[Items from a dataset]
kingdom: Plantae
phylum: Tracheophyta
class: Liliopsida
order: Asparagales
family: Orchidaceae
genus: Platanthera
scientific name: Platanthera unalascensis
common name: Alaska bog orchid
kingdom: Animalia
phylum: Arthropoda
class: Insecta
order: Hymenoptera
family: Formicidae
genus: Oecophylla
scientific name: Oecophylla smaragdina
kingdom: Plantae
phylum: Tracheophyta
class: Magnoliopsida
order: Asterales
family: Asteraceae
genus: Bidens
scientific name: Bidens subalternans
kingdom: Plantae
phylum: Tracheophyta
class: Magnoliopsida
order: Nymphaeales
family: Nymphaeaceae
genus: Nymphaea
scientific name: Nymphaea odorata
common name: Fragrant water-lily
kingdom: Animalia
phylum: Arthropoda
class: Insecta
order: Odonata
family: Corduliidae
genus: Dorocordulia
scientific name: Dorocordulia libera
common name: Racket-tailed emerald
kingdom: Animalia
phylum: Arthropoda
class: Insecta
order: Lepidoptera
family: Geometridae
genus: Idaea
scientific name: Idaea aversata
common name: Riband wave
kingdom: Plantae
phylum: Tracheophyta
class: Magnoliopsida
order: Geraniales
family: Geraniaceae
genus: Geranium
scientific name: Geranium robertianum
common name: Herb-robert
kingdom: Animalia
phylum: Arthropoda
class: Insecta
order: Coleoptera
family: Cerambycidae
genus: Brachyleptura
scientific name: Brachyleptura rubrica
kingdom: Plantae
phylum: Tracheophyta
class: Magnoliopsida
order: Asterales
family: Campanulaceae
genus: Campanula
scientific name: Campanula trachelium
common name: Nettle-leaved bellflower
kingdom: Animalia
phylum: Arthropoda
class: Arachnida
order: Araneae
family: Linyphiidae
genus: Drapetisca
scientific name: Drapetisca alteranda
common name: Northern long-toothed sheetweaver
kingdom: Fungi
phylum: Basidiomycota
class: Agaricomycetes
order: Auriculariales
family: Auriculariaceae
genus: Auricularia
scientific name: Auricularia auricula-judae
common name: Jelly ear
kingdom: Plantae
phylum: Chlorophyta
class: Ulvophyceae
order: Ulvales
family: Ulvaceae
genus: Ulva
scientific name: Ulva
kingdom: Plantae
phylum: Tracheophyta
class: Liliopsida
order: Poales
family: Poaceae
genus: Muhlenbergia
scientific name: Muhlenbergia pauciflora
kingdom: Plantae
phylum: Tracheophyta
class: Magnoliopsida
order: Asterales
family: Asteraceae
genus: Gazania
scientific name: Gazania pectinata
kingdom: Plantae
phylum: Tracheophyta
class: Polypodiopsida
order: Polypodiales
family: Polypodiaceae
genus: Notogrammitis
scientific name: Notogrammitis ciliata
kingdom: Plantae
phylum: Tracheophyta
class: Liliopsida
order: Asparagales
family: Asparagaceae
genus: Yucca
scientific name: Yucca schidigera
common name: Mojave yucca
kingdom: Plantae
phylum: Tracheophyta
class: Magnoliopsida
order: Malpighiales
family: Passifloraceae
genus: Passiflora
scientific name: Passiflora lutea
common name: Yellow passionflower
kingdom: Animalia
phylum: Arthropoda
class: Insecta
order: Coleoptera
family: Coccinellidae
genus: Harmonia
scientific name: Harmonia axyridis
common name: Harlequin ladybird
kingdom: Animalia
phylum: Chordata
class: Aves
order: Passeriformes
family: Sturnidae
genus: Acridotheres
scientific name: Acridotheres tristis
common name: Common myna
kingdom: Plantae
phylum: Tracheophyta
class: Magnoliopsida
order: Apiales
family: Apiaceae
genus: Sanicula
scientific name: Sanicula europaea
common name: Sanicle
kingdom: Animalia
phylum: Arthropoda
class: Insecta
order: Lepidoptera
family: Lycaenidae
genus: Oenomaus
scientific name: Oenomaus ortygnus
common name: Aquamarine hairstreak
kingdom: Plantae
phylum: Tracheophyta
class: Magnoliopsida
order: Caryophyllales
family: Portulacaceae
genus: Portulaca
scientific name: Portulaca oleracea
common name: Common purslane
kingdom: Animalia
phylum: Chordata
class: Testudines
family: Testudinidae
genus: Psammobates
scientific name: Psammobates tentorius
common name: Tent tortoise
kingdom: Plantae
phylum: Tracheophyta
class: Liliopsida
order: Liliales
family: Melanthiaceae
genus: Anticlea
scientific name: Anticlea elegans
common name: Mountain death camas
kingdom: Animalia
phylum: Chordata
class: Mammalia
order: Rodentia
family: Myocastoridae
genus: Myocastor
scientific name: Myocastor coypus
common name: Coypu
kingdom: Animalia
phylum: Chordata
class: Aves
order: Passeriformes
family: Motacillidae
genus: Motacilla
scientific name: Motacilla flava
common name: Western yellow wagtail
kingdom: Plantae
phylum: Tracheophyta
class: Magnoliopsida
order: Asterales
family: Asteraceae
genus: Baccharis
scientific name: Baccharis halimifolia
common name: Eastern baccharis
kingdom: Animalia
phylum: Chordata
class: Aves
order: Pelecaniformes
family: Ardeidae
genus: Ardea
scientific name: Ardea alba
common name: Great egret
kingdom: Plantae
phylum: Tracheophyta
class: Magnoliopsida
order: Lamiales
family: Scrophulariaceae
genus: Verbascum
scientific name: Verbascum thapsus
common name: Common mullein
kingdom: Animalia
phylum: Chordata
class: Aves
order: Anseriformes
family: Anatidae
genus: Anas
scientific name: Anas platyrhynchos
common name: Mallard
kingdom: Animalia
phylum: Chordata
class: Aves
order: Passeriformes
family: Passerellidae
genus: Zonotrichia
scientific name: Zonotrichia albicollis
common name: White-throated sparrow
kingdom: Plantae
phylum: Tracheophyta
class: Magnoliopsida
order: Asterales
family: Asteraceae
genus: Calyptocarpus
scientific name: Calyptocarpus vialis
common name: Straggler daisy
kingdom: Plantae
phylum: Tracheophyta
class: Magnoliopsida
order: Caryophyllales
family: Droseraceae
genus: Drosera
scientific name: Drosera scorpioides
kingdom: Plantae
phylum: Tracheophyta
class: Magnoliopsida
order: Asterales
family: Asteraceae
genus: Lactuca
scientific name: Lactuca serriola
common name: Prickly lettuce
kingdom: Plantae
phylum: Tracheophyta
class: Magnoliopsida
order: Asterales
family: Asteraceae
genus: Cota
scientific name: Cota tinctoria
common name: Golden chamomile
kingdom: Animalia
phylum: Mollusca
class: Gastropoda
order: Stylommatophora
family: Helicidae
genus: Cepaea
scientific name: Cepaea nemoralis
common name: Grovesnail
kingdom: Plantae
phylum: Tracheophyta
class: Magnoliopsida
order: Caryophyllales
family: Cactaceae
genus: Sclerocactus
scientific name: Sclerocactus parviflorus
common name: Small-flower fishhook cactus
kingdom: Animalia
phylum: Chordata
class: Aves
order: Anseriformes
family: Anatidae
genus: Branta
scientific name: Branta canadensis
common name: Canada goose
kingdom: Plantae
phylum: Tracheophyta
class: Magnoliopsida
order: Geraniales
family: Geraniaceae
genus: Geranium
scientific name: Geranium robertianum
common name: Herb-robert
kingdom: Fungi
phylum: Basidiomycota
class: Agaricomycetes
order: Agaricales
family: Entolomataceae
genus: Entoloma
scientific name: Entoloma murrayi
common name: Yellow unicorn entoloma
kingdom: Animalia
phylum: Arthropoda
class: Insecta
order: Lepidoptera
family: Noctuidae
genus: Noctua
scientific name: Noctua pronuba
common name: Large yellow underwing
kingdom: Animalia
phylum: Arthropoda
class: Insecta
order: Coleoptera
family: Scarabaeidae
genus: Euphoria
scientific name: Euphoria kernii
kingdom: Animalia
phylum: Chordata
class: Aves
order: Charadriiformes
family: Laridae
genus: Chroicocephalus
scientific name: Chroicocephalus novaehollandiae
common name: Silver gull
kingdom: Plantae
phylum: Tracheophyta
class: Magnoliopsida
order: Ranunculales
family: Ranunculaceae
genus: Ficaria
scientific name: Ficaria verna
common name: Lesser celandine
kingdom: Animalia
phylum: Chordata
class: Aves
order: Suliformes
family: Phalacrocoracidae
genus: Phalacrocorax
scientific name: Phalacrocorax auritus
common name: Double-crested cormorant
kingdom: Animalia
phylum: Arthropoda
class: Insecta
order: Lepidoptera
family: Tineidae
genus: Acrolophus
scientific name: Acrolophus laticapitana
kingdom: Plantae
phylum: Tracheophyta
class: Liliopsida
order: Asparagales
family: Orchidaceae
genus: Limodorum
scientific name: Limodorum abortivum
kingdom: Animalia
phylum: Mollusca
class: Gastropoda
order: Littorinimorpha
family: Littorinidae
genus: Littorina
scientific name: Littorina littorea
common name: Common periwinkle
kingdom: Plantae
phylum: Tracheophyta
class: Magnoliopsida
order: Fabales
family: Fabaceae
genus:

* _WORK TO BE COMPLETED_
Rewrite the lines of the material from the line with "family: Asparagaceae" to the line with "genus: Ardea", replacing "common name" with "vernacular name" and changing nothing else. Give only those lines.

* _OUTPUT BELOW_
family: Asparagaceae
genus: Yucca
scientific name: Yucca schidigera
vernacular name: Mojave yucca
kingdom: Plantae
phylum: Tracheophyta
class: Magnoliopsida
order: Malpighiales
family: Passifloraceae
genus: Passiflora
scientific name: Passiflora lutea
vernacular name: Yellow passionflower
kingdom: Animalia
phylum: Arthropoda
class: Insecta
order: Coleoptera
family: Coccinellidae
genus: Harmonia
scientific name: Harmonia axyridis
vernacular name: Harlequin ladybird
kingdom: Animalia
phylum: Chordata
class: Aves
order: Passeriformes
family: Sturnidae
genus: Acridotheres
scientific name: Acridotheres tristis
vernacular name: Common myna
kingdom: Plantae
phylum: Tracheophyta
class: Magnoliopsida
order: Apiales
family: Apiaceae
genus: Sanicula
scientific name: Sanicula europaea
vernacular name: Sanicle
kingdom: Animalia
phylum: Arthropoda
class: Insecta
order: Lepidoptera
family: Lycaenidae
genus: Oenomaus
scientific name: Oenomaus ortygnus
vernacular name: Aquamarine hairstreak
kingdom: Plantae
phylum: Tracheophyta
class: Magnoliopsida
order: Caryophyllales
family: Portulacaceae
genus: Portulaca
scientific name: Portulaca oleracea
vernacular name: Common purslane
kingdom: Animalia
phylum: Chordata
class: Testudines
family: Testudinidae
genus: Psammobates
scientific name: Psammobates tentorius
vernacular name: Tent tortoise
kingdom: Plantae
phylum: Tracheophyta
class: Liliopsida
order: Liliales
family: Melanthiaceae
genus: Anticlea
scientific name: Anticlea elegans
vernacular name: Mountain death camas
kingdom: Animalia
phylum: Chordata
class: Mammalia
order: Rodentia
family: Myocastoridae
genus: Myocastor
scientific name: Myocastor coypus
vernacular name: Coypu
kingdom: Animalia
phylum: Chordata
class: Aves
order: Passeriformes
family: Motacillidae
genus: Motacilla
scientific name: Motacilla flava
vernacular name: Western yellow wagtail
kingdom: Plantae
phylum: Tracheophyta
class: Magnoliopsida
order: Asterales
family: Asteraceae
genus: Baccharis
scientific name: Baccharis halimifolia
vernacular name: Eastern baccharis
kingdom: Animalia
phylum: Chordata
class: Aves
order: Pelecaniformes
family: Ardeidae
genus: Ardea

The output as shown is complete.